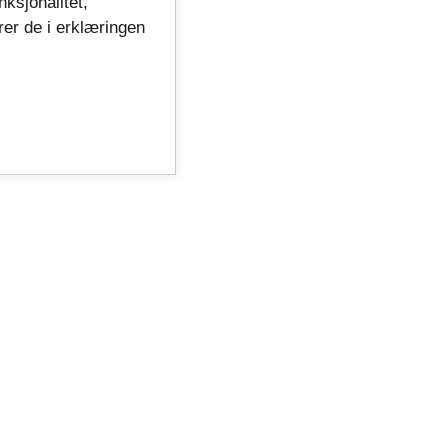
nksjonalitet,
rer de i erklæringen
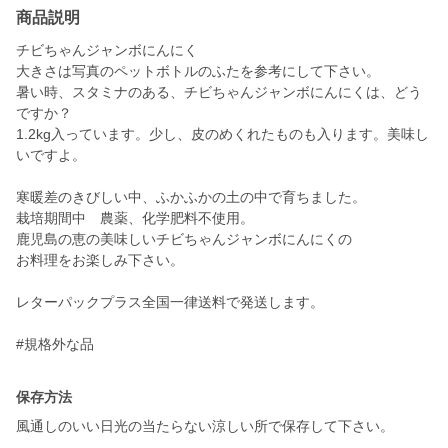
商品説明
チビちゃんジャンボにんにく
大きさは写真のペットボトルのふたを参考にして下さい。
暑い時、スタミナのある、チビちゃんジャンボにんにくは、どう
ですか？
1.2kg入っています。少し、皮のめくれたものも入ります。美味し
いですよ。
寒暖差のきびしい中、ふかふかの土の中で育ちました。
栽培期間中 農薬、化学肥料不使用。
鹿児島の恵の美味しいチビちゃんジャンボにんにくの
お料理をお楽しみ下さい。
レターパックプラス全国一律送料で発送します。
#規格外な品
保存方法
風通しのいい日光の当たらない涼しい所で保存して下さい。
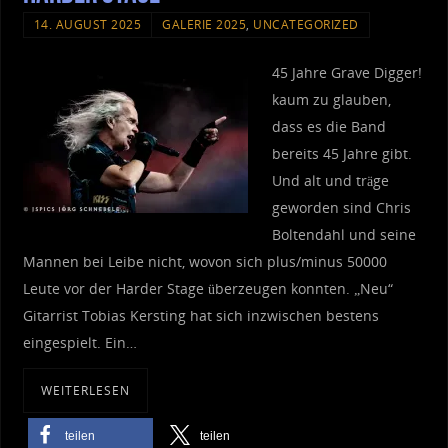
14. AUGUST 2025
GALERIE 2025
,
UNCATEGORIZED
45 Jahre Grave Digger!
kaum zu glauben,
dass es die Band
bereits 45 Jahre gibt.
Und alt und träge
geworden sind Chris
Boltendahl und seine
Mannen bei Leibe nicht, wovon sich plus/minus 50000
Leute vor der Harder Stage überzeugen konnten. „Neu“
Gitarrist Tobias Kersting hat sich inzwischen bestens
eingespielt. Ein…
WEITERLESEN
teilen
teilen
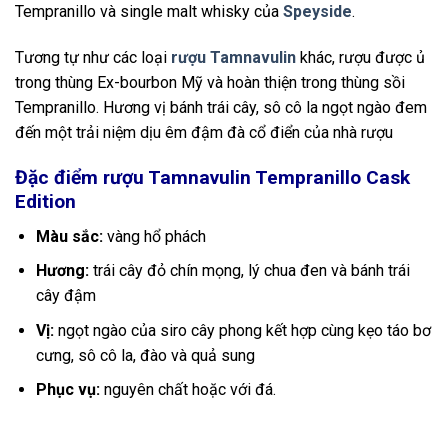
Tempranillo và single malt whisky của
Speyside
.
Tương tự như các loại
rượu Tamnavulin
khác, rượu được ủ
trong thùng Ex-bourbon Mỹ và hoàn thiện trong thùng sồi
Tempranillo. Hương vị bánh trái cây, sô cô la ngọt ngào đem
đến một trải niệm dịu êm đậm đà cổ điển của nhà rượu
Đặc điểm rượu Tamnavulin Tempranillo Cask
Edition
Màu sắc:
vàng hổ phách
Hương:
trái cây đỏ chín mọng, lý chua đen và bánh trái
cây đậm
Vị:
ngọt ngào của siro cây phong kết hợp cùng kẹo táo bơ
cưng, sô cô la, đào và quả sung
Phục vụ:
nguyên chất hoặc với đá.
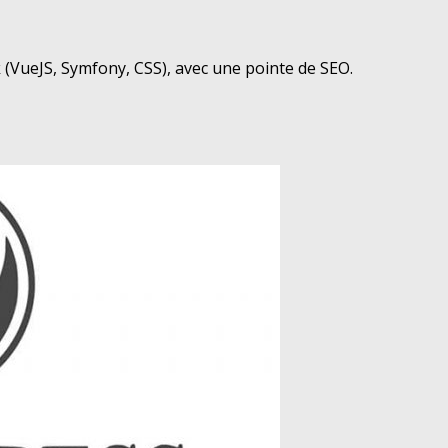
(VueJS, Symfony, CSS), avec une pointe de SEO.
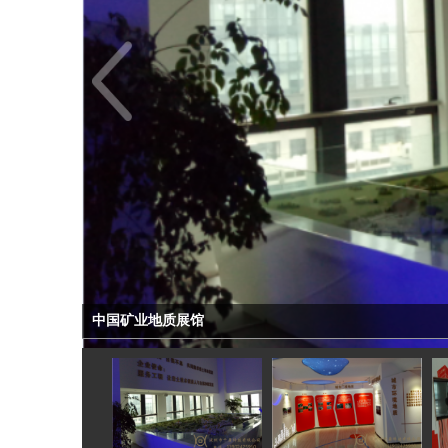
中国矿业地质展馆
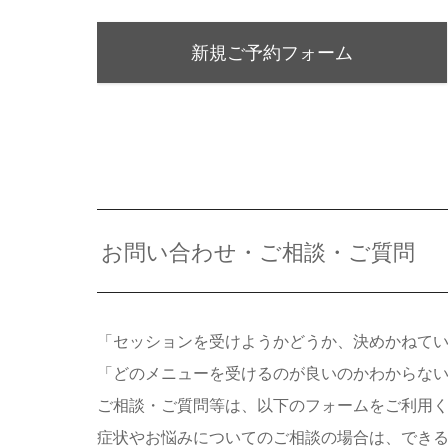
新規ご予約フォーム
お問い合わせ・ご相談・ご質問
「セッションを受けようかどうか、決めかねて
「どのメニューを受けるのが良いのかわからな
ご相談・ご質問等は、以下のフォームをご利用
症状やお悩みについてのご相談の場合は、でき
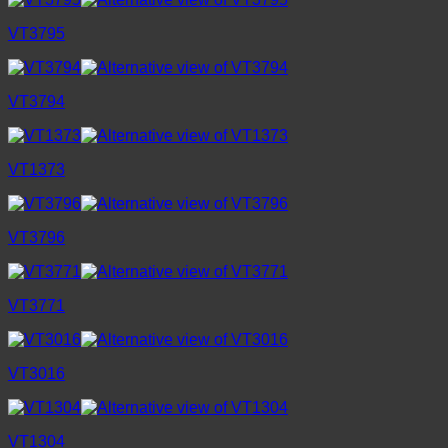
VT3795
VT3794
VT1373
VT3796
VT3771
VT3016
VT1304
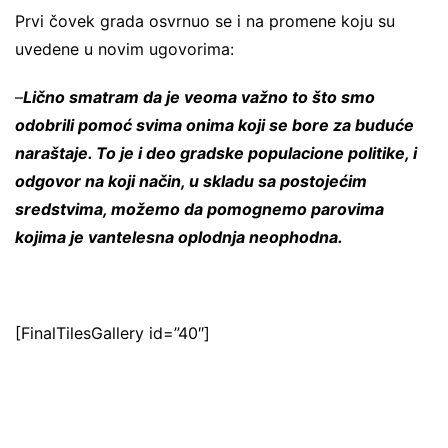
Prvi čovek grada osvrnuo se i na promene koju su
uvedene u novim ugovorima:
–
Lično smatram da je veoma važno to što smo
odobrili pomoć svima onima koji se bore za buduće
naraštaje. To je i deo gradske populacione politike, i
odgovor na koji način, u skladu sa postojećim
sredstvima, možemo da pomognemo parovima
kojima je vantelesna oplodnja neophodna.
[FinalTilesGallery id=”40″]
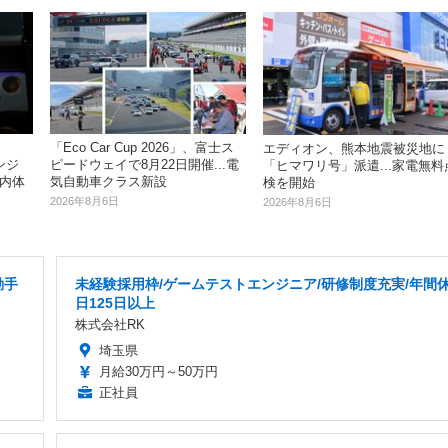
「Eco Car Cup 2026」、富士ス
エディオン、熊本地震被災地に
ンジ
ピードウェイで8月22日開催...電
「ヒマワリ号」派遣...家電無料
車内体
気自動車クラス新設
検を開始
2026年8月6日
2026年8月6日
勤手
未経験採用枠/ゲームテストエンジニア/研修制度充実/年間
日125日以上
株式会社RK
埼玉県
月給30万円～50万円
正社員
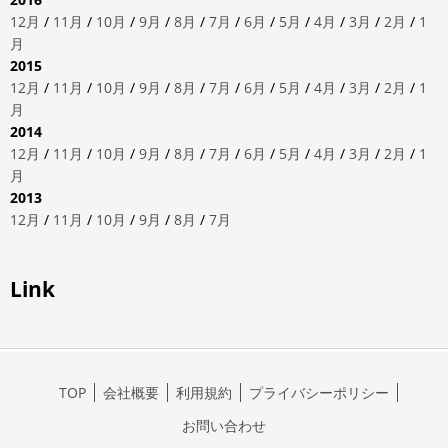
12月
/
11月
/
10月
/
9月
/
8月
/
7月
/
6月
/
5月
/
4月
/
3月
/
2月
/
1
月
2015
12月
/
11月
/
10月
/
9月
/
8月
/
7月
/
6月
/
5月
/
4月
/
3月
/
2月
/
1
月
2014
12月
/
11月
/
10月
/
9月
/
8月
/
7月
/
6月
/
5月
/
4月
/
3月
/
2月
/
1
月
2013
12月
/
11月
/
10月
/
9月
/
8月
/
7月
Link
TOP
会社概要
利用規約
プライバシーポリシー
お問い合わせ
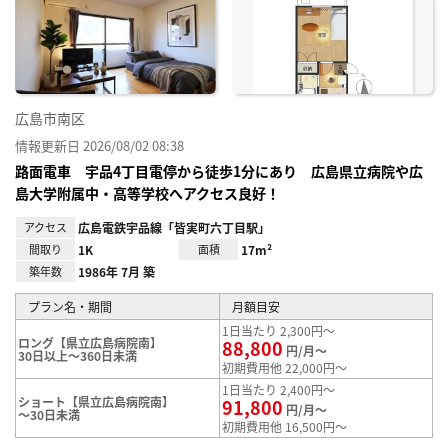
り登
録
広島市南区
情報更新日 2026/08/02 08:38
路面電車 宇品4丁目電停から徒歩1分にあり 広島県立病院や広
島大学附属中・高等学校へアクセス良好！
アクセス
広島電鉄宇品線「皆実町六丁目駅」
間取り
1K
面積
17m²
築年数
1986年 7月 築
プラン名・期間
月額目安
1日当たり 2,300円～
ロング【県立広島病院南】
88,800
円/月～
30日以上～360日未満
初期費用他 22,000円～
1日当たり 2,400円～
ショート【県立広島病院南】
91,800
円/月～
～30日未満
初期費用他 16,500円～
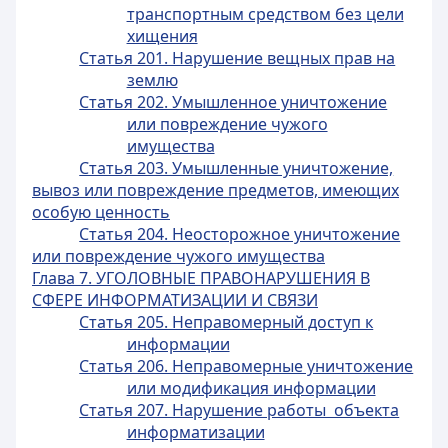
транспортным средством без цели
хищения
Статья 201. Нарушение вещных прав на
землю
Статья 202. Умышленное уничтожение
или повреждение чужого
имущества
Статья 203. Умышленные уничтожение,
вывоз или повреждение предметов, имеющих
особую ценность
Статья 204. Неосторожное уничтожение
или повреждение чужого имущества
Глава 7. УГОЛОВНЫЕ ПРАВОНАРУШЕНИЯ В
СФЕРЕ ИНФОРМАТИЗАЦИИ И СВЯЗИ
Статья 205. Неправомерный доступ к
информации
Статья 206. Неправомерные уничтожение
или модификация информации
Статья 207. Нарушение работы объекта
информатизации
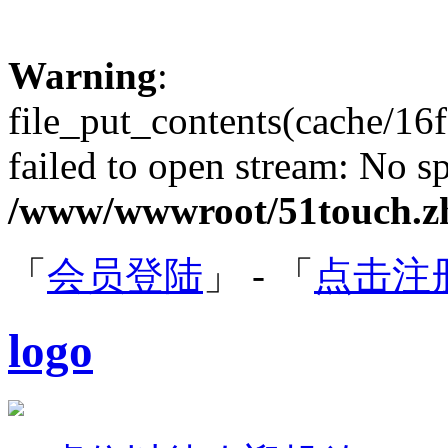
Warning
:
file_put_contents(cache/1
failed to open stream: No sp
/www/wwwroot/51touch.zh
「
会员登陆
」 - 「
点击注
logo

--------

## Work required
When a line in the material above contains the word "Tempranillo", copy that line out.

## Expected output
Tempranillo và single malt whisky của
Tempranillo. Hương vị bánh trái cây, sô cô la ngọt ngào đem
Đặc điểm rượu Tamnavulin Tempranillo Cask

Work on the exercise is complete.